### TASK PROMPT
Nothing is needed except the lines below that run from the one with "vfov_deg: 43.6" through the one with "exposure_s: 1/180", repeated exactly.

### SUPPLIED ENTRIES
········

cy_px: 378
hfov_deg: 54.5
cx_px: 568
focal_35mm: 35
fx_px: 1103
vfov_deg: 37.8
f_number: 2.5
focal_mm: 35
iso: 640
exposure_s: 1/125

········

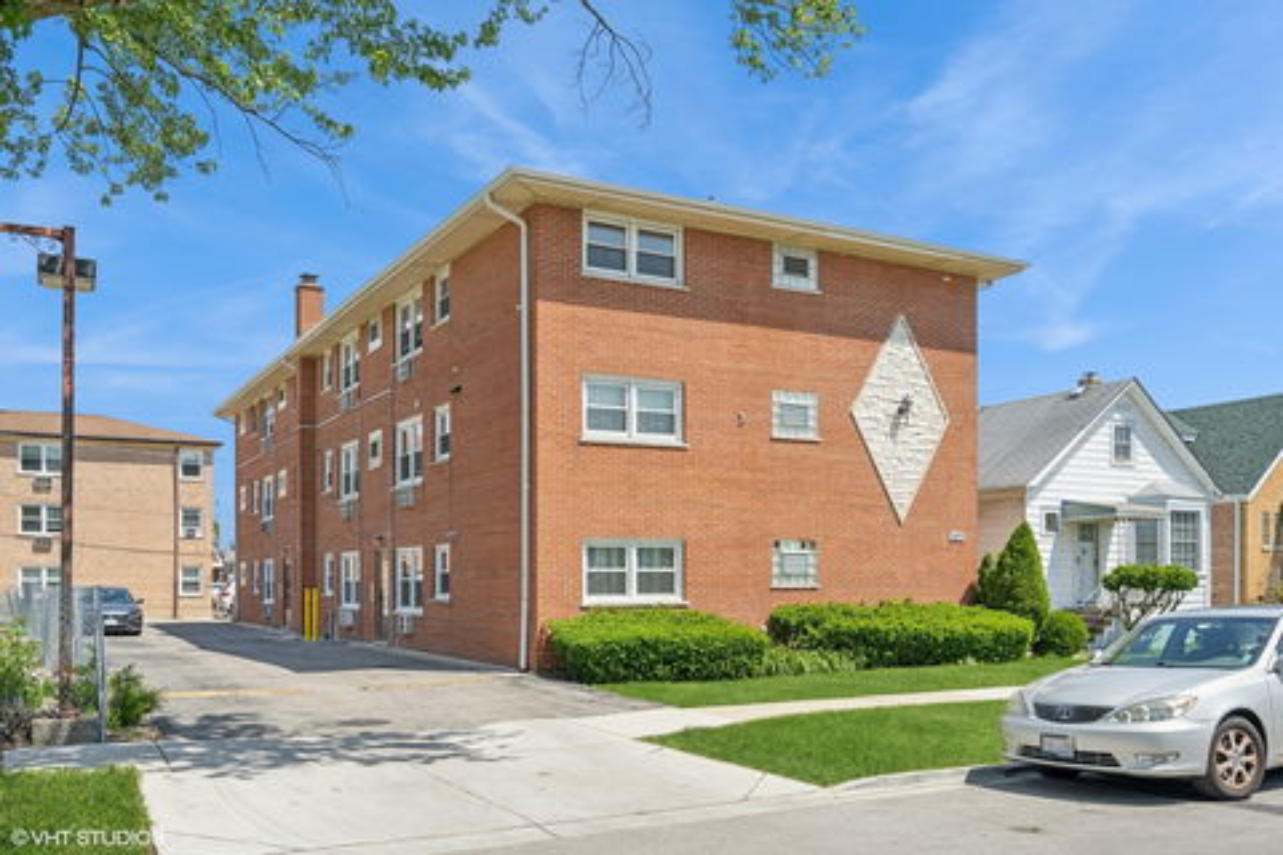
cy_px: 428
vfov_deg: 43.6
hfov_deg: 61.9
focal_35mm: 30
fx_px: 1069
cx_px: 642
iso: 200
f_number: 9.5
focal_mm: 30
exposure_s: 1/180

········

### ANSWER BELOW
vfov_deg: 43.6
hfov_deg: 61.9
focal_35mm: 30
fx_px: 1069
cx_px: 642
iso: 200
f_number: 9.5
focal_mm: 30
exposure_s: 1/180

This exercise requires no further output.